Space Needle representative Dave Mandapat has provided Ars Technica video recovered from the drone, a camera-mounted DJI Inspire 1. The three-minute clip, which includes a few fade-to-black edits, shows the perspective of a craft ascending from an area east of the Seattle Center district (without identifying footage of a takeoff or origin point), then hovering above and around the Space Needle's top platform while pyrotechnic experts arranged and worked on the tower's annual New Year's fireworks show.
Roughly two minutes into the video, the drone shifts perspective to aim its camera view directly at the tower's topmost platform, at which point it apparently flies at an incredibly high speed until ramming into a spotlight. The collision took place mere feet away from both the pyrotechnic experts and their various arrays of electronics and fireworks equipment.
It's time for another round of FAA restrictions!

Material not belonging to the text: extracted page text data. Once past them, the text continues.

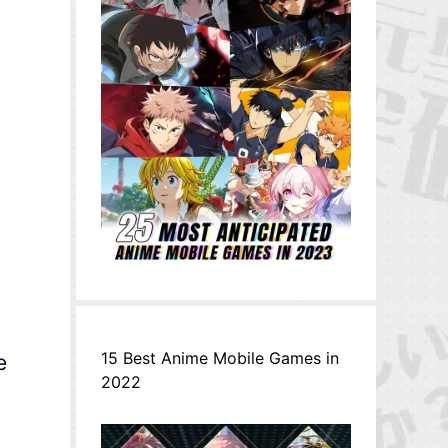
15 Best Anime Mobile Games in
e
2022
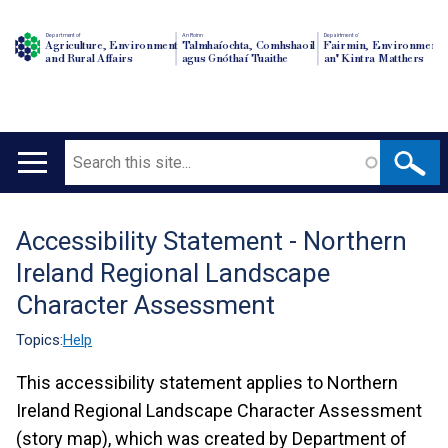
Department of
An Roinn
Depairtment o'
Agriculture, Environment
Talmhaíochta, Comhshaoil
Fairmin, Environment
and Rural Affairs
agus Gnóthaí Tuaithe
an' Kintra Matthers
Search
Main
navigation
Accessibility Statement - Northern
Translation
Ireland Regional Landscape
help
Character Assessment
Topics:
Help
This accessibility statement applies to Northern
Ireland Regional Landscape Character Assessment
(story map), which was created by Department of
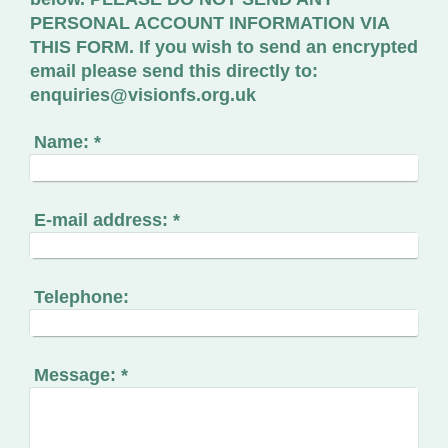
PERSONAL ACCOUNT INFORMATION VIA
THIS FORM. If you wish to send an encrypted
email please send this directly to:
enquiries@visionfs.org.uk
Name:
*
E-mail address:
*
Telephone:
Message:
*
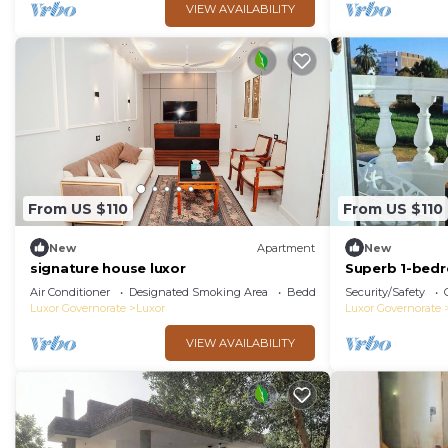
VIEW AVAILABILITY
From US $110
From US $110
New
Apartment
New
signature house luxor
Superb 1-bed
Air Conditioner
Designated Smoking Area
Bedding/Linens
Security/Safety
Luxor Governorate
Luxor
Luxor Governorate
VIEW AVAILABILITY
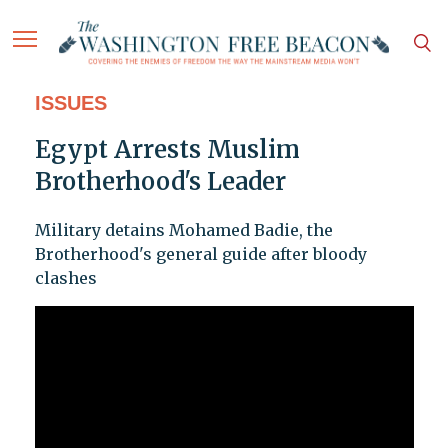
ISSUES
Egypt Arrests Muslim
Brotherhood's Leader
Military detains Mohamed Badie, the
Brotherhood's general guide after bloody
clashes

(Score: 0) by Anonymous Coward on Thursday January 12 2017, @11:07PM
I was thinking more along the lines of drones that can triangulate a controller's transmitter, and cameras detecting any drone activity. They could probably detect the launch point. Personally I don't like the idea of added surveillance, or the idea of police drones monitoring events, but situations like this are hard to ignore. The best compromise I can think of is to have strict regulation of police hardware such that any drone tracking/policing tech is limited to drones frequencies and we don't end up with Stingrays flying all over the city.